*** Material supplied ***
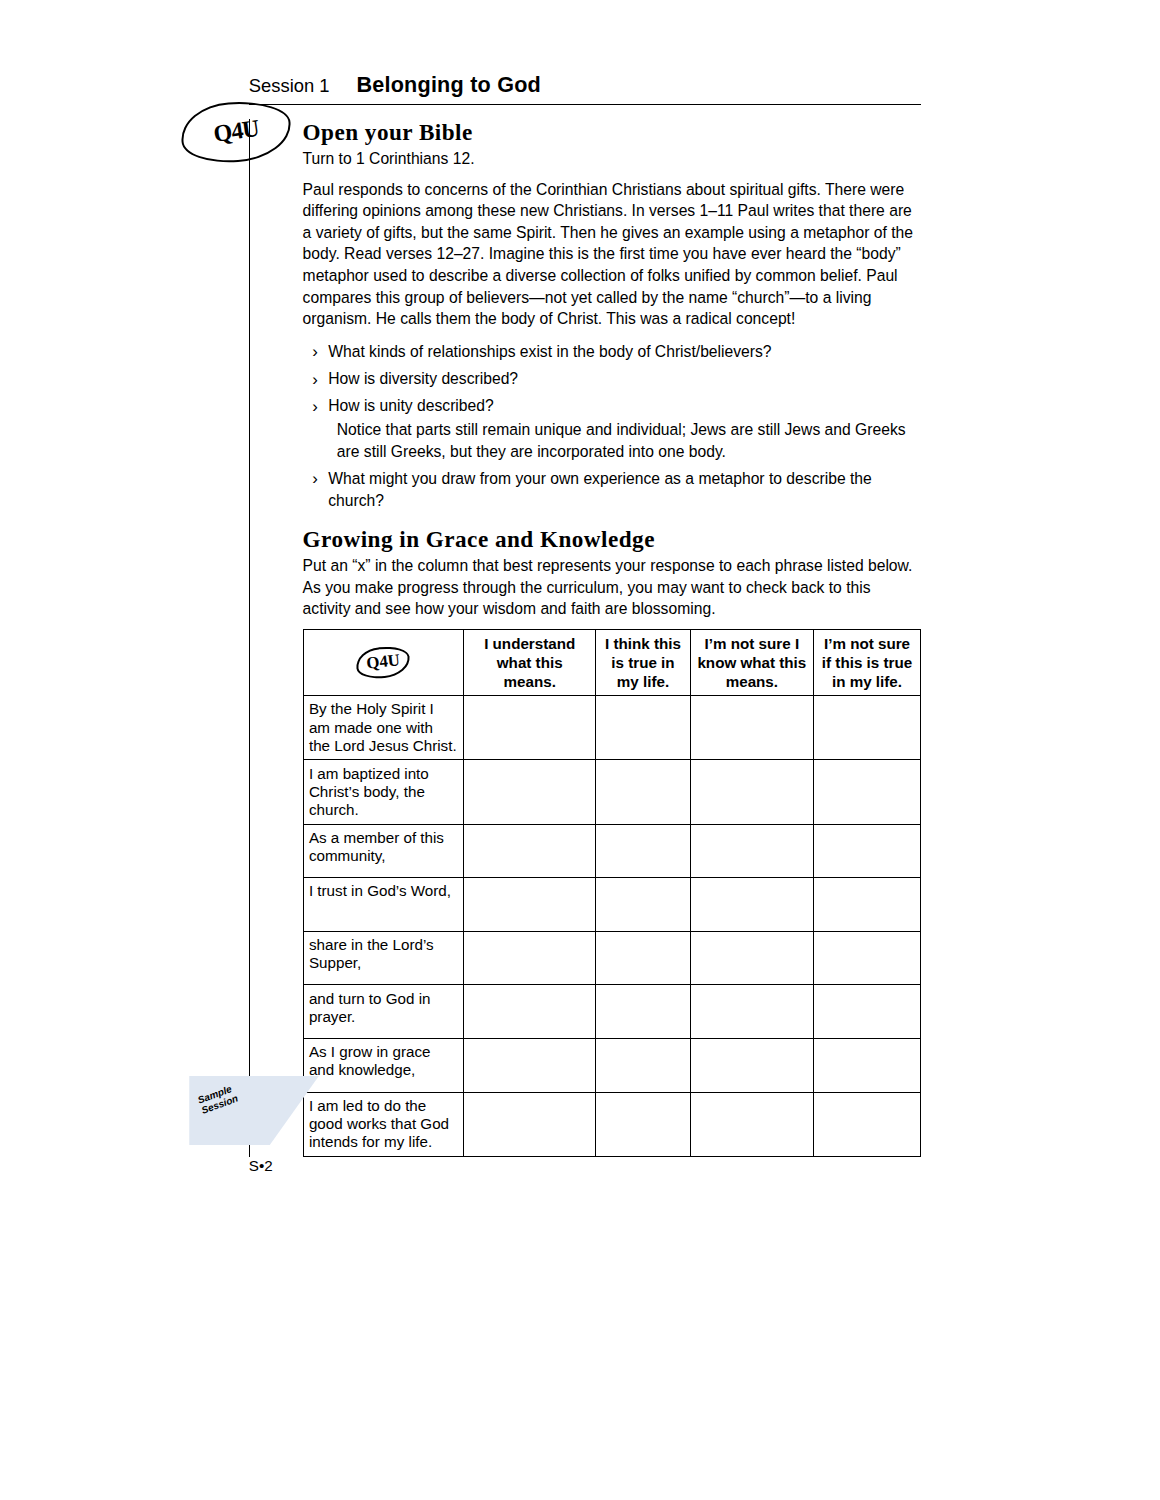Session 1
Belonging to God
Q4U
Open your Bible
Turn to 1 Corinthians 12.
Paul responds to concerns of the Corinthian Christians about spiritual gifts. There were differing opinions among these new Christians. In verses 1–11 Paul writes that there are a variety of gifts, but the same Spirit. Then he gives an example using a metaphor of the body. Read verses 12–27. Imagine this is the first time you have ever heard the “body” metaphor used to describe a diverse collection of folks unified by common belief. Paul compares this group of believers—not yet called by the name “church”—to a living organism. He calls them the body of Christ. This was a radical concept!
What kinds of relationships exist in the body of Christ/believers?
How is diversity described?
How is unity described?
Notice that parts still remain unique and individual; Jews are still Jews and Greeks are still Greeks, but they are incorporated into one body.
What might you draw from your own experience as a metaphor to describe the church?
Growing in Grace and Knowledge
Put an “x” in the column that best represents your response to each phrase listed below. As you make progress through the curriculum, you may want to check back to this activity and see how your wisdom and faith are blossoming.
| Q4U | I understand what this means. | I think this is true in my life. | I’m not sure I know what this means. | I’m not sure if this is true in my life. |
| --- | --- | --- | --- | --- |
| By the Holy Spirit I am made one with the Lord Jesus Christ. | | | | |
| I am baptized into Christ’s body, the church. | | | | |
| As a member of this community, | | | | |
| I trust in God’s Word, | | | | |
| share in the Lord’s Supper, | | | | |
| and turn to God in prayer. | | | | |
| As I grow in grace and knowledge, | | | | |
| I am led to do the good works that God intends for my life. | | | | |
Sample
Session
S•2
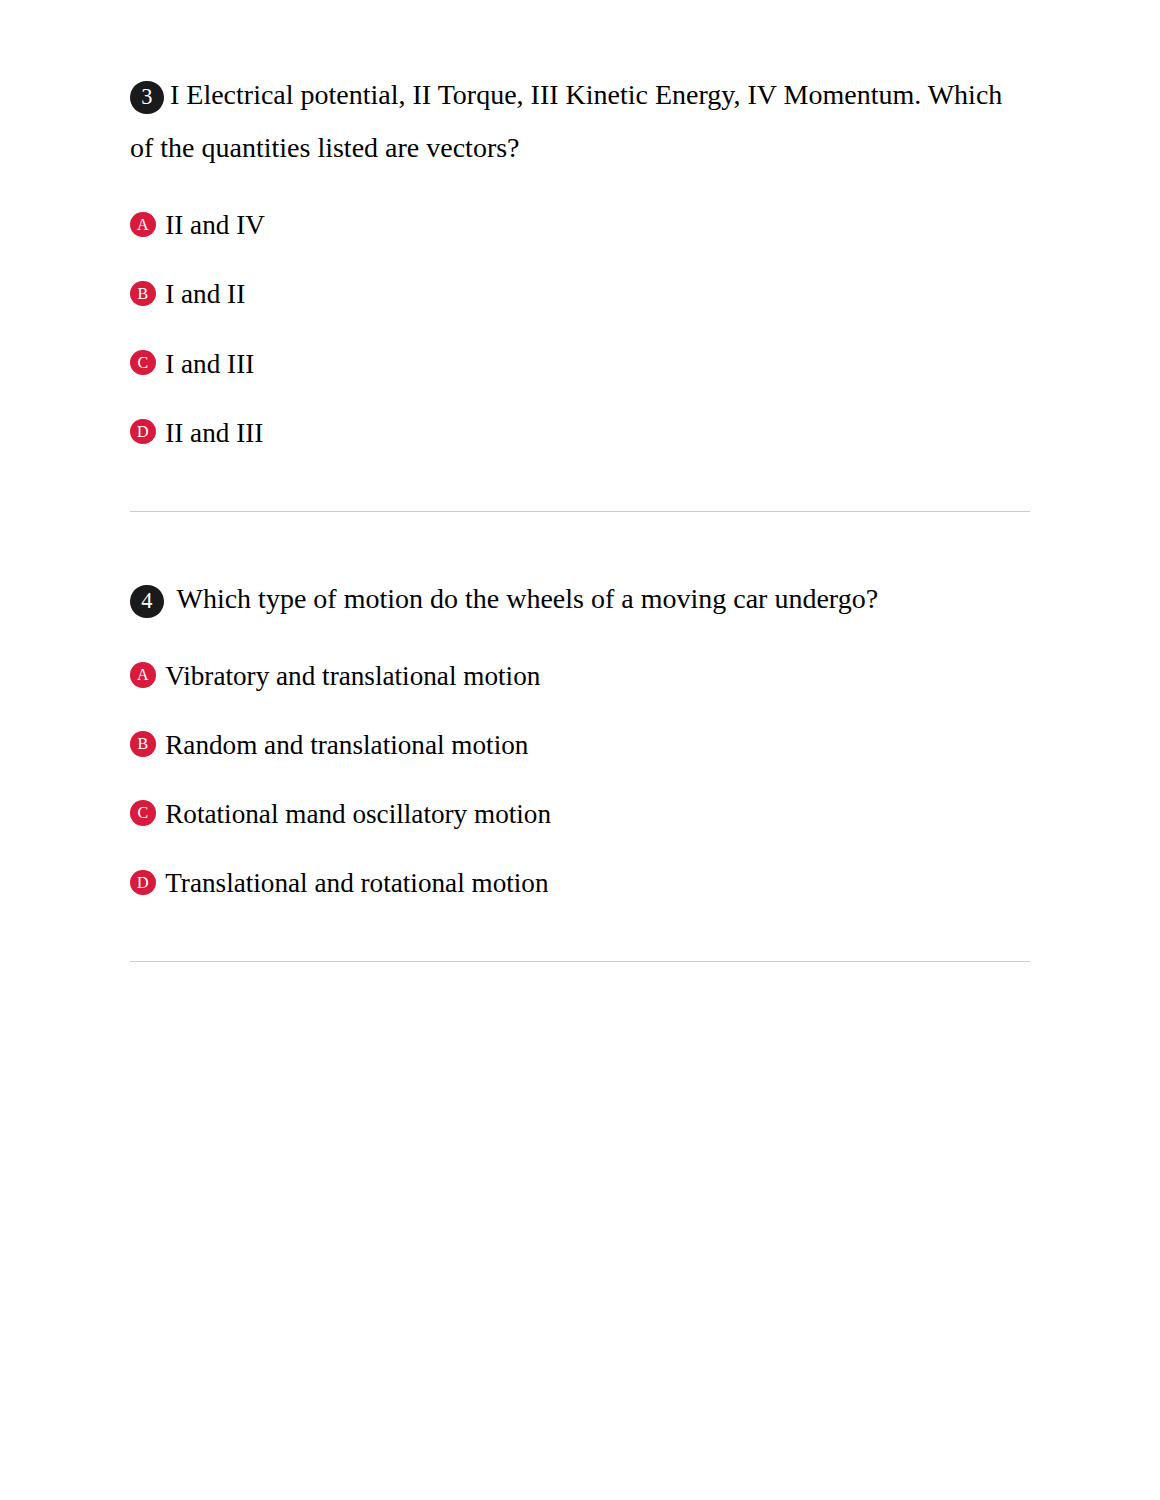3 I Electrical potential, II Torque, III Kinetic Energy, IV Momentum. Which of the quantities listed are vectors?
AII and IV
BI and II
CI and III
DII and III
4 Which type of motion do the wheels of a moving car undergo?
AVibratory and translational motion
BRandom and translational motion
CRotational mand oscillatory motion
DTranslational and rotational motion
*** End of Material supplied ***
__About this task__
Exactly as given, set down each line of the material, but include no pictures.

__Output__
Session 1
Belonging to God
Q4U
Open your Bible
Turn to 1 Corinthians 12.
Paul responds to concerns of the Corinthian Christians about spiritual gifts. There were differing opinions among these new Christians. In verses 1–11 Paul writes that there are a variety of gifts, but the same Spirit. Then he gives an example using a metaphor of the body. Read verses 12–27. Imagine this is the first time you have ever heard the “body” metaphor used to describe a diverse collection of folks unified by common belief. Paul compares this group of believers—not yet called by the name “church”—to a living organism. He calls them the body of Christ. This was a radical concept!
What kinds of relationships exist in the body of Christ/believers?
How is diversity described?
How is unity described?
Notice that parts still remain unique and individual; Jews are still Jews and Greeks are still Greeks, but they are incorporated into one body.
What might you draw from your own experience as a metaphor to describe the church?
Growing in Grace and Knowledge
Put an “x” in the column that best represents your response to each phrase listed below. As you make progress through the curriculum, you may want to check back to this activity and see how your wisdom and faith are blossoming.
| Q4U | I understand what this means. | I think this is true in my life. | I’m not sure I know what this means. | I’m not sure if this is true in my life. |
| --- | --- | --- | --- | --- |
| By the Holy Spirit I am made one with the Lord Jesus Christ. | | | | |
| I am baptized into Christ’s body, the church. | | | | |
| As a member of this community, | | | | |
| I trust in God’s Word, | | | | |
| share in the Lord’s Supper, | | | | |
| and turn to God in prayer. | | | | |
| As I grow in grace and knowledge, | | | | |
| I am led to do the good works that God intends for my life. | | | | |
Sample
Session
S•2
3 I Electrical potential, II Torque, III Kinetic Energy, IV Momentum. Which of the quantities listed are vectors?
AII and IV
BI and II
CI and III
DII and III
4 Which type of motion do the wheels of a moving car undergo?
AVibratory and translational motion
BRandom and translational motion
CRotational mand oscillatory motion
DTranslational and rotational motion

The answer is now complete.